Wednesday, September 14, 2005

The Pledge of Allegiance

With the controversy brewing over the reciting of the Pledge of Allegiance in public schools one should be suspect of the zeal that some bring to the issue; as is captured in this petition: 'Keep "Under God" in our Pledge of Allegiance'.

The supporters of the petition are missing the point. Atheist Michael Newdow is not asking that the pledge itself be removed from public classrooms, but simply that the reference to 'God' itself, which was added in 1954, be removed from the pledge; a pledge which children are invited to recite with the tacit encouragement of a governmental institution.

In light of the fact that we are at war with religous extremists with a 'my way or the way of the blade at your throat' mentality, it's important that this country take the recent ruling as an opportunity to reaffirm foundational principles:

1. Our government has a responsibility to protect everyone's religous freedom; as long as everyone is applying the Golden Rule. To worship (or not) as one finds appropriate is and must be beyond question.

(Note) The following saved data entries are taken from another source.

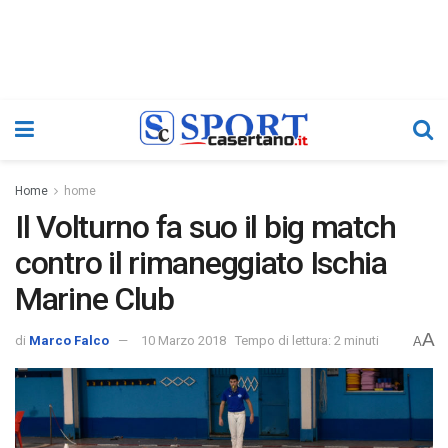
Home
home
Il Volturno fa suo il big match
contro il rimaneggiato Ischia
Marine Club
A
di
Marco Falco
10 Marzo 2018
Tempo di lettura: 2 minuti
A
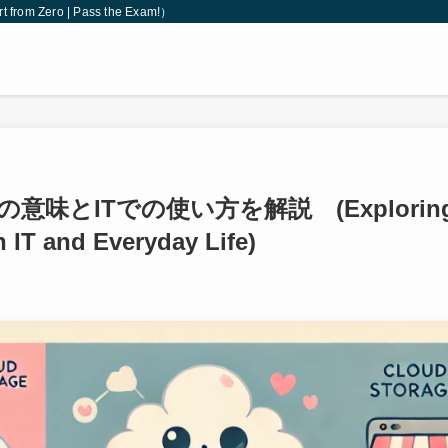
 Zero | Pass the Exam!）
意味とITでの使い方を解説 (Explorin
 IT and Everyday Life)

2. Governmental institutions should actively respect an obvious corollary to religous freedom; the freedom from any religous references when in a setting that is under the auspices of the government. When the government does not follow this course, a citizen should not be faulted for the interpretation that the government is providing an implied support for the religion referenced.

It is not unreasonable for a citizen to expect an areligous government absent of references to God, Allah or the Flying Spaghetti Monster.

It should go without saying that every citizen has a right to recite the Pledge of Allegiance; with or without the reference to 'God' in settings that have no governmental oversight. For example, a religous ceremony, a private function and the like.

However, it is a far different thing to invite our nation's children to recite the current pledge, with its reference to 'God', when the invitation is essentially extended by the government through the auspices of a public school.

For those that find this argument specious and are still adamant, try this thought experiment: Replace 'God' with 'Allah' or 'Christ' in the pledge. Hopefully, the experiment is thought provoking at a minimum.

Restoration of the original pledge would be conservatism at its best.